Where the line with "(conta corporativa ou" appears in the records below, start there and transcribe each line exactly through the last.
───── SOURCE DATA ─────
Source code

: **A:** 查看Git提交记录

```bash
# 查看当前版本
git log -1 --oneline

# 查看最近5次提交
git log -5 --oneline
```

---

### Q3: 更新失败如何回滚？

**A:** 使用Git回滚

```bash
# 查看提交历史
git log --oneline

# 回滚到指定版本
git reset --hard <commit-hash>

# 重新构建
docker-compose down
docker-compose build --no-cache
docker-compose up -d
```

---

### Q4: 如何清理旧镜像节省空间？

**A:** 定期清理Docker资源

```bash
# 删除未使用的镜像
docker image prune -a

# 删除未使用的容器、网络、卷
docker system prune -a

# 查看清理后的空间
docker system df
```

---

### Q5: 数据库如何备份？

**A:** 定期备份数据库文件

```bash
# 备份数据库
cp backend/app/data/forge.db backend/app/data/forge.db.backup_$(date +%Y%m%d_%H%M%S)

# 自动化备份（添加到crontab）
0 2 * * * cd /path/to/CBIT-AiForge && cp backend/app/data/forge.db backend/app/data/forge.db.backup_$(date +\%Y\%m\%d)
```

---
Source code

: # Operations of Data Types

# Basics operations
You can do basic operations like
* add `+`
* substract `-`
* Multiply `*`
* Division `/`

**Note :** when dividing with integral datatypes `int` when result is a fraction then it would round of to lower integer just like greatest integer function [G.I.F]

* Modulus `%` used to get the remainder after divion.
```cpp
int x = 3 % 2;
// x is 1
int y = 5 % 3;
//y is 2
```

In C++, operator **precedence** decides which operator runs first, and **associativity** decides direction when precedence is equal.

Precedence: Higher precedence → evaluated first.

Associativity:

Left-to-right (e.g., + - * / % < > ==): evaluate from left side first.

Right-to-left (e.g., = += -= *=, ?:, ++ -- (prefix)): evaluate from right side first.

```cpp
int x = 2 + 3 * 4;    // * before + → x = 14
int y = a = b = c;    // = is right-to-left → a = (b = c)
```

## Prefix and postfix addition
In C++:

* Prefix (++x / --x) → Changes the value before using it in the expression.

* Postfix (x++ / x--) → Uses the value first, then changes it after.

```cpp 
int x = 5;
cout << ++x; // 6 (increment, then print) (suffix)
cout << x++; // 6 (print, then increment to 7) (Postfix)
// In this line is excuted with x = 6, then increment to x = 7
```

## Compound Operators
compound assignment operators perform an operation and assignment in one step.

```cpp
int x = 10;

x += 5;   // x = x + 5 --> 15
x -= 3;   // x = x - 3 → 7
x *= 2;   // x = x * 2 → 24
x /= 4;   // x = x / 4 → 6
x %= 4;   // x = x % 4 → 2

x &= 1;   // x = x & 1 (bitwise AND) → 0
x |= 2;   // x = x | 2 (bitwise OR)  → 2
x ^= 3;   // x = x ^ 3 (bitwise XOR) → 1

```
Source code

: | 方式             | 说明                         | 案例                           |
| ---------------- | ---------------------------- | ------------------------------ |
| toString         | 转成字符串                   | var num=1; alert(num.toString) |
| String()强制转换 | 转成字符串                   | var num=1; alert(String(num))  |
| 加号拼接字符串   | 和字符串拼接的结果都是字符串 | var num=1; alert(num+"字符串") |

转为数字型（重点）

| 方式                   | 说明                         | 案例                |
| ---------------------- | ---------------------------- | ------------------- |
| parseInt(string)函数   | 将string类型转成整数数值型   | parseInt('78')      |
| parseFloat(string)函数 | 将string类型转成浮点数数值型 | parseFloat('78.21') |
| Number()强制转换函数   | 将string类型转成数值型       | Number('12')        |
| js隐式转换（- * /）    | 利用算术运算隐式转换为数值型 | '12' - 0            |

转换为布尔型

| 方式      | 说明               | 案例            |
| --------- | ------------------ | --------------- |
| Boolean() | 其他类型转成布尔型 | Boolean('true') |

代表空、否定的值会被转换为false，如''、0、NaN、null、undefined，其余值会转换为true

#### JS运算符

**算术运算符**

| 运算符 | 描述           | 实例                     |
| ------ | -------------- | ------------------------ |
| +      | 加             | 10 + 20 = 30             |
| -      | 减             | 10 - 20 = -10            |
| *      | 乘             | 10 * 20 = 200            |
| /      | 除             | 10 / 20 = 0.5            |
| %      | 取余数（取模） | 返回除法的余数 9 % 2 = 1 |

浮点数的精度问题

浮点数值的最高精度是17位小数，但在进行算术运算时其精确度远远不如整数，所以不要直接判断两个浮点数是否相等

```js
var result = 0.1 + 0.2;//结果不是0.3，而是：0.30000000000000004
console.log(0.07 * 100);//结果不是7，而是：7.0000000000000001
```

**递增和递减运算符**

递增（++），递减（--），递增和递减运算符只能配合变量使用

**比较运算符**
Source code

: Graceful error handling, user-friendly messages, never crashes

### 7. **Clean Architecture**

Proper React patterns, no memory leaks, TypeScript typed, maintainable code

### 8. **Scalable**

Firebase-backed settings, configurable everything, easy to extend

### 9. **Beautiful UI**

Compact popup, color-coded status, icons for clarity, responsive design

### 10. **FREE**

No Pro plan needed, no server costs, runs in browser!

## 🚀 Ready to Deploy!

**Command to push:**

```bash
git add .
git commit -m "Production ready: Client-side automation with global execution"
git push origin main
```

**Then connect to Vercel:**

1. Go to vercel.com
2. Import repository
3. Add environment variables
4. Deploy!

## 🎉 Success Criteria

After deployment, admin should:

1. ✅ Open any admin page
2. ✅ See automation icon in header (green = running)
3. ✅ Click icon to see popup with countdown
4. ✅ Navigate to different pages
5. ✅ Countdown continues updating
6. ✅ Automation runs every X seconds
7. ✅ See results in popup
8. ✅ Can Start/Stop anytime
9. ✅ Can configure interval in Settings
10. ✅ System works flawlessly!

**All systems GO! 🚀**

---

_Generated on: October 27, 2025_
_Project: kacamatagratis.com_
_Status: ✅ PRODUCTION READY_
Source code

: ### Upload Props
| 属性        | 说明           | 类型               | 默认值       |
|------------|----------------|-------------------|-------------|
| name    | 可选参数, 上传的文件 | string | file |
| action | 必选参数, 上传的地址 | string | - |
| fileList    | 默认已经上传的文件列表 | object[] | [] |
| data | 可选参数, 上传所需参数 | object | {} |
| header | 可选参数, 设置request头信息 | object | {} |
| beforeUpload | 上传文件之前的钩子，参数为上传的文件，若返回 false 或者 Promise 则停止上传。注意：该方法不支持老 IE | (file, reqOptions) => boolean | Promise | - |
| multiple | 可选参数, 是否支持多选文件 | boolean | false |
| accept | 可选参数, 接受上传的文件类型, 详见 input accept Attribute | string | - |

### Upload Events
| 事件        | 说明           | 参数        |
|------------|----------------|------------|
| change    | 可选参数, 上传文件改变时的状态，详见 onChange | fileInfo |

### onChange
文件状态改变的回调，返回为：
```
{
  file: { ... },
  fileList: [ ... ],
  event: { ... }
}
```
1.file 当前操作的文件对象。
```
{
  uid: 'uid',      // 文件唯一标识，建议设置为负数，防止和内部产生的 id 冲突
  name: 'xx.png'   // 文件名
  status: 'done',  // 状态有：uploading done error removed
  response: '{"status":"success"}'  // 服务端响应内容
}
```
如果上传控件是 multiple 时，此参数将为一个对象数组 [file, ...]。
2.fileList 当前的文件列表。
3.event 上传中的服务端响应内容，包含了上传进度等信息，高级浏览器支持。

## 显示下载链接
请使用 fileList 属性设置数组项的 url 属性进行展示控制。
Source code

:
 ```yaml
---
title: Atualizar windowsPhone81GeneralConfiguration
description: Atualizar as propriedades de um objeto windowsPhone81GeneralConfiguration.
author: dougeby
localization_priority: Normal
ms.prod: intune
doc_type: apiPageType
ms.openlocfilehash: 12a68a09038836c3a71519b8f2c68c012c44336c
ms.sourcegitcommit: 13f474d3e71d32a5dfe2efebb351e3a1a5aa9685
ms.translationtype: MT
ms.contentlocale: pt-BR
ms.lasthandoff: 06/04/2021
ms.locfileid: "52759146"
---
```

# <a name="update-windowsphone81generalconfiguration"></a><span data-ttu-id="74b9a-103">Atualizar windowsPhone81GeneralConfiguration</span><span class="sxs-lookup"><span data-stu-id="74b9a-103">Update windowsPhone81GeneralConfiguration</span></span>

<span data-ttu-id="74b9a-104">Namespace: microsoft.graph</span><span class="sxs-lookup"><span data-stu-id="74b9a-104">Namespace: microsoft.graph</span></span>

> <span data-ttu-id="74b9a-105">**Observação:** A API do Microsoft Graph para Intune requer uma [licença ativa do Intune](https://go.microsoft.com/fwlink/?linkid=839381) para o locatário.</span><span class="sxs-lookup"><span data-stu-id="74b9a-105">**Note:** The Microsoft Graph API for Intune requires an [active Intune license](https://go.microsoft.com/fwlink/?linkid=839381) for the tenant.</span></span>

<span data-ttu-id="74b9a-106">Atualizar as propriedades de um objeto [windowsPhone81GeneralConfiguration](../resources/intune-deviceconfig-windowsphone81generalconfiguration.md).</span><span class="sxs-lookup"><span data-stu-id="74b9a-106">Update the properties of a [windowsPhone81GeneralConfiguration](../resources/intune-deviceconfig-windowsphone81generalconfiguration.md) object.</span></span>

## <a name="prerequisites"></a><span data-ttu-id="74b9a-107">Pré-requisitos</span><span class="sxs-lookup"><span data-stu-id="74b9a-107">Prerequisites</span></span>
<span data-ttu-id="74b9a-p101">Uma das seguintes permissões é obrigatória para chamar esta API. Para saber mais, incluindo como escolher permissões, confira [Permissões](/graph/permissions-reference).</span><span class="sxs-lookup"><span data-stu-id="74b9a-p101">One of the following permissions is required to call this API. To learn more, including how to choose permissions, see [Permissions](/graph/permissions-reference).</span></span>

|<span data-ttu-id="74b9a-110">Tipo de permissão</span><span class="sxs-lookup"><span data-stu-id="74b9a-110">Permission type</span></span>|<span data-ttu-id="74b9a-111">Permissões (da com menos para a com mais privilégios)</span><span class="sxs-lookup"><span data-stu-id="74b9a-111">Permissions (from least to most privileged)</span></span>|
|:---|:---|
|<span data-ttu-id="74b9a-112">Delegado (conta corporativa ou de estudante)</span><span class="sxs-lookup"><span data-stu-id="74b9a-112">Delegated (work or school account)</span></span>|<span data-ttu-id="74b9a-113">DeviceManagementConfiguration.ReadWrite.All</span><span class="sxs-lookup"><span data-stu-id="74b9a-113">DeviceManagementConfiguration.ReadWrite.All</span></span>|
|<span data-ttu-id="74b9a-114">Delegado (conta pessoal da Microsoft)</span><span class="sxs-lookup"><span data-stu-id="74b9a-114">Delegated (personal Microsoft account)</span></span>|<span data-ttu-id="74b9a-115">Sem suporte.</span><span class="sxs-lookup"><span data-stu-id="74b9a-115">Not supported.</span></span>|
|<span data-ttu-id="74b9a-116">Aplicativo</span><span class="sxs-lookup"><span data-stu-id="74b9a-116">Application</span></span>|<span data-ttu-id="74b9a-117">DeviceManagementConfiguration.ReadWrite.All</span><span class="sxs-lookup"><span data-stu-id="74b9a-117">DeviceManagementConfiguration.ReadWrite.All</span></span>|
─────
**ANSWER TO THIS TASK:**
|<span data-ttu-id="74b9a-112">Delegado (conta corporativa ou de estudante)</span><span class="sxs-lookup"><span data-stu-id="74b9a-112">Delegated (work or school account)</span></span>|<span data-ttu-id="74b9a-113">DeviceManagementConfiguration.ReadWrite.All</span><span class="sxs-lookup"><span data-stu-id="74b9a-113">DeviceManagementConfiguration.ReadWrite.All</span></span>|
|<span data-ttu-id="74b9a-114">Delegado (conta pessoal da Microsoft)</span><span class="sxs-lookup"><span data-stu-id="74b9a-114">Delegated (personal Microsoft account)</span></span>|<span data-ttu-id="74b9a-115">Sem suporte.</span><span class="sxs-lookup"><span data-stu-id="74b9a-115">Not supported.</span></span>|
|<span data-ttu-id="74b9a-116">Aplicativo</span><span class="sxs-lookup"><span data-stu-id="74b9a-116">Application</span></span>|<span data-ttu-id="74b9a-117">DeviceManagementConfiguration.ReadWrite.All</span><span class="sxs-lookup"><span data-stu-id="74b9a-117">DeviceManagementConfiguration.ReadWrite.All</span></span>|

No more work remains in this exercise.